Hancurnya sebuah Rasa

238 135 63
                                    

Hari itu panas. Hatiku juga semakin gusar melihat Dhani bersama gadis lain selain aku.
Aku pikir tak apa, jika aku juga bersama Dira.
Tapi, perasaan ini terus-menerus menyesakkan dadaku, Aku ingin sekali marah, memakinya bahkan ingin menjauh dari kehidupan Dhani. Tapi, terasa berat meninggalkannya. Hanya karena aku cemburu dengan teman perempuannya itu.

Aku duduk sembari memikirkannya. Bangku teras terasa nyaman saat rasa kesal yang menggebu-gebu, membuat Ibu datang dengan coklat yang ia bawa di cangkir kesukaanku.

"Terimakasih bu, Ibu paling tau apa yang Rinjani ingin."Ku kecup pipinya. Ibu hanya membalasku dengan usapan sayang di kepala.

"Jangan lama-lama diluar ya. Angin," ucapnya sembari beranjak masuk kedalam rumah. Meninggalkanku yang hanya terdiam melihat debu berterbangan, daun kering dan ranting yang berlomba-lomba jatuh seketika. Lamunan tiba-tiba buyar begitu melihat Dira sudah ada di depan mata.

"Hati-hati nanti kesurupan, ngelamun apa!"
Serunya, aku hanya membalasnya dengan bibir menyeringai.

Dira datang dan tiba tiba menggeserku keujung kursi membuatku memasang wajah kesal di pagi hari yang cerah.

"Dhani,"ucapku terisak dengan punggung tangan menyeka air mata, tiba-tiba aku ingin mengadukan laki-laki itu kepada Dira.

"Kenapa Dhani?"Tanya nya dengan muka penasaran, ia menatap lekat wajahku, seakan tau apa yang Dhani lakukan.

"Ia pergi dengan gadis lain, sepertinya dia sangat suka dengan gadis itu." Tangisku semakin menjadi membuat Dira memeluk Tubuh mungilku. Ia mencoba menenangkanku setelah melihat air mata yang jatuh semakin banyak. Jemarinya menepuk pelan pundakku bahkan ia tak berucap sepatah katapun.

Aku merasakan ketenangan seketika, hingga membalas peluknya dengan sangat erat.
Tak hentinya aku menangis dibahunya. Dira, ia hanya membiarkanku saat tau hatiku benar-benar kesal dengan Dhani.

lama ku memeluknya. Sehingga aku tak sadar kehadiran Dhani yang sejak tadi berdiri didepan pintu pagar rumah. Melihat adegan romantisku dengan wajah yang begitu marah. Membuatku seketika melepaskan pelukan Dira dan segera mengejar Dhani yang pergi begitu saja.

"Dhan tunggu!" ku tarik tangannya. Wajahnya marah dengan nafas yang menderu. Membuat ia menyentak tubuhku ke tanah. Seakan tidak ada rasa iba. Hatinya dipenuhi dengan kemarahan, ia hanya pergi begitu saja. Meninggalkanku yang masih tergeletak di aspal depan rumah.

Dan "brruuukkk" Tiba-tiba Dira datang dari belakang. Mengejar Dhani dan langsung memukul pelipis mata kanannya. Membuat mereka terlibat pertengkaran antara lelaki. Taukan, jika laki-laki berseteru bagaimana?

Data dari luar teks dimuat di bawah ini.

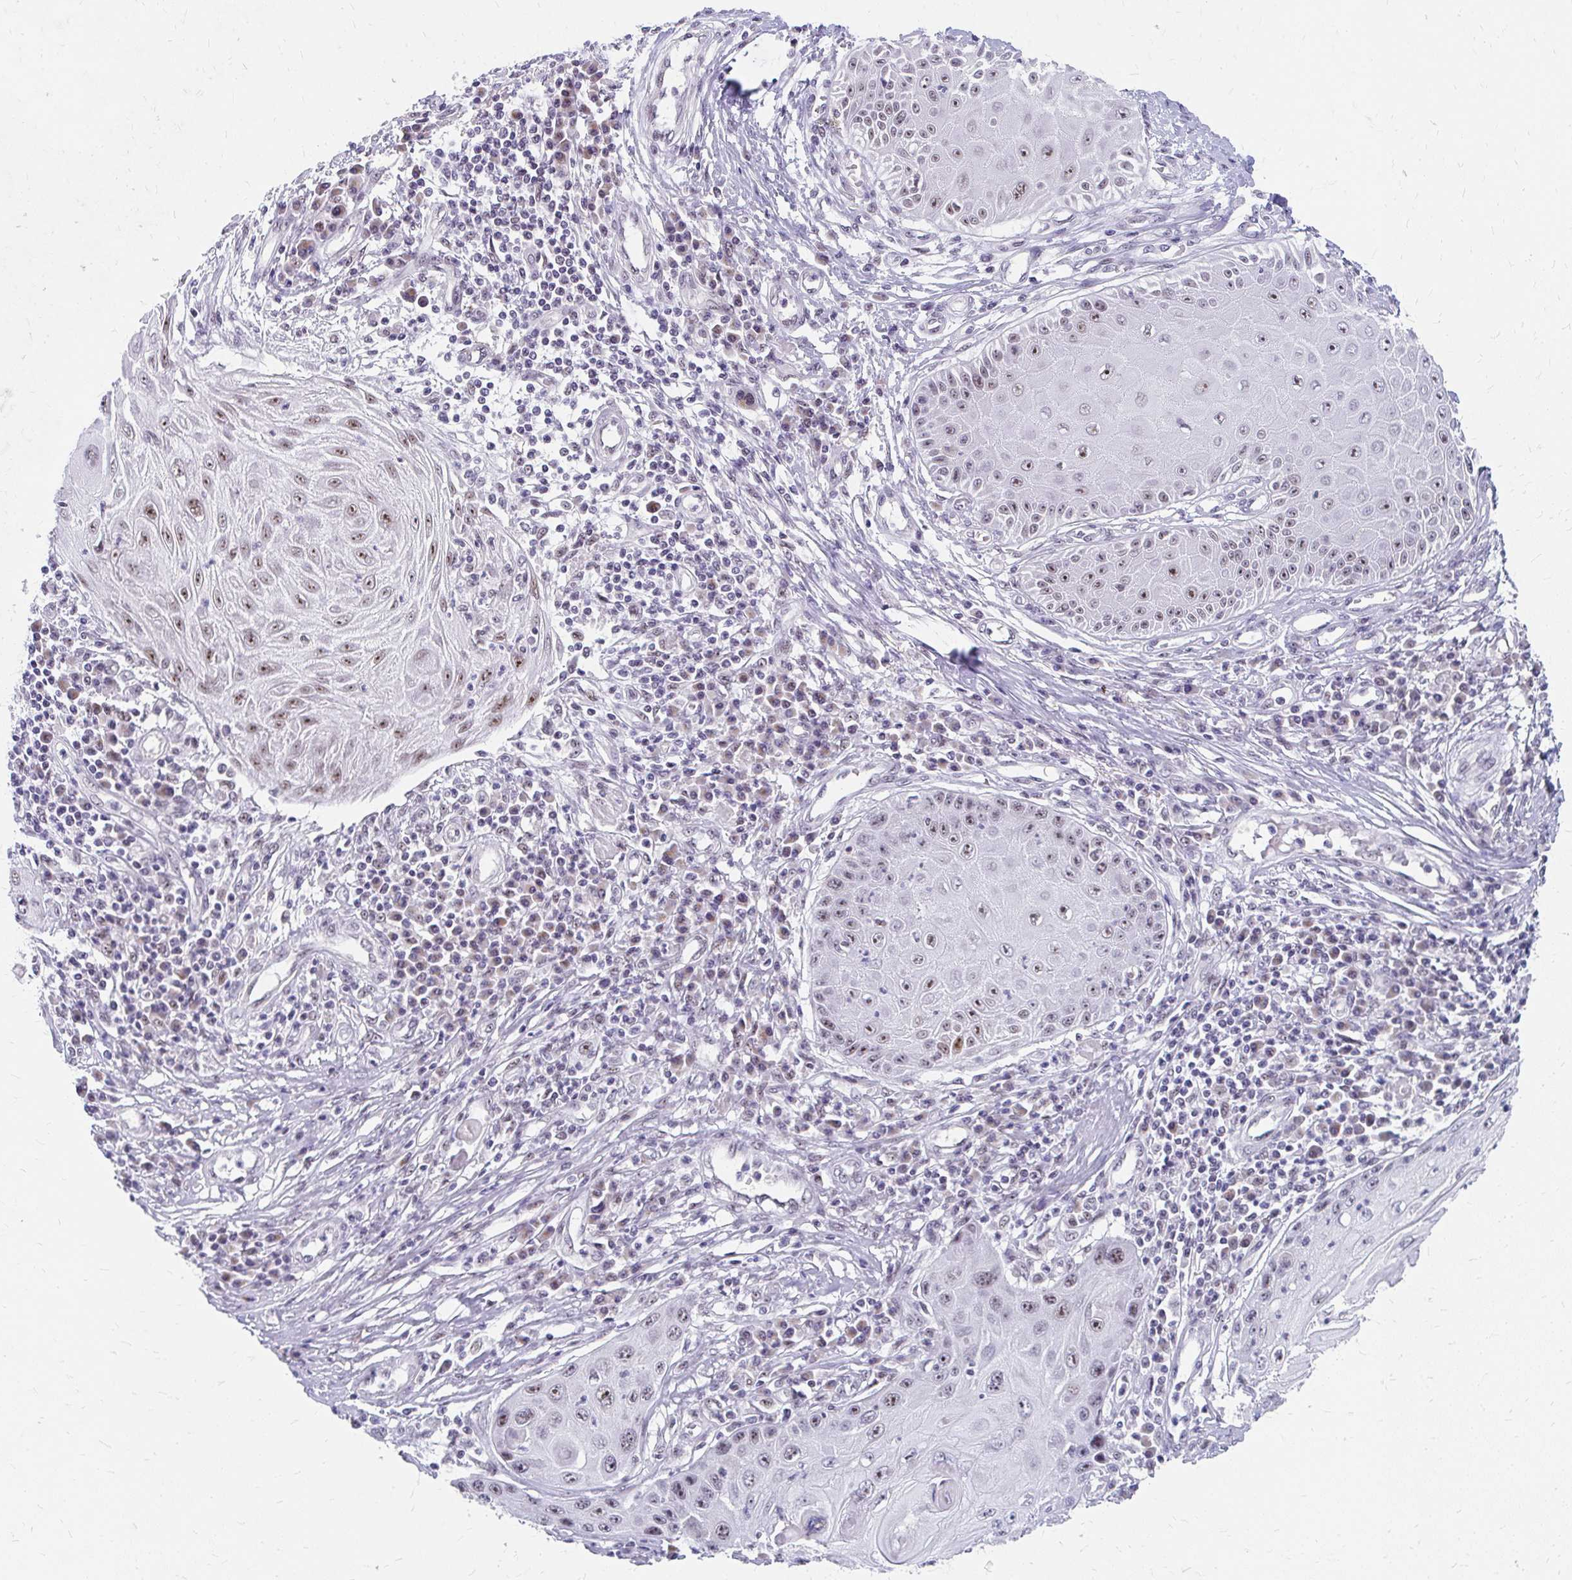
{"staining": {"intensity": "moderate", "quantity": ">75%", "location": "nuclear"}, "tissue": "skin cancer", "cell_type": "Tumor cells", "image_type": "cancer", "snomed": [{"axis": "morphology", "description": "Squamous cell carcinoma, NOS"}, {"axis": "topography", "description": "Skin"}, {"axis": "topography", "description": "Vulva"}], "caption": "This is an image of IHC staining of skin cancer, which shows moderate expression in the nuclear of tumor cells.", "gene": "GTF2H1", "patient": {"sex": "female", "age": 44}}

Bahkan, saat aku berusaha melerai keduanya, tubuhku berada di antara dua laki-laki itu. Membuat kening kananku terkena hantaman tangan Dhani. Lalu, aku terjatuh dan terbentur aspal berkrikil.
Seketika membuat wajah mereka berubah panik, Dira datang menggendong tubuhku masuk ke dalam rumah. Membuat Ibu berlari menghampiriku dengan  kedua manik mata  menatap marah ke arah Dira dan Dhani.

"Rinjani, aku minta maaf." Dhani yang terlihat khawatir dan bersalah terus-menerus membangunkan ku dengan tangan yang bergetar.

"Semua gara-gara kamu!" Seru Dira, ia menyalahkan Dhani atas apa yang terjadi kepadaku saat itu.

"Sebetulnya ada apa?Kenapa Rinjani bisa sampai memar begini?" Tanya Ibu bingung melihat wajah mereka. Sedangkan, Tangan Ibu tak berhenti bergantian mengompres dahiku yang biru dengan es batu yang di balut kain putih.

"Mereka berkelahi bu, aku berusaha merelainya,"ucapku bangkit dari sofa, menatap kesal ke arah dua laki-laki di hadapanku.

"Maaf, aku ngga sengaja ...." Ia menurunkan alis ke bawah, memohon sembari menatap wajahku. Seakan ia ingin aku iba kepadanya.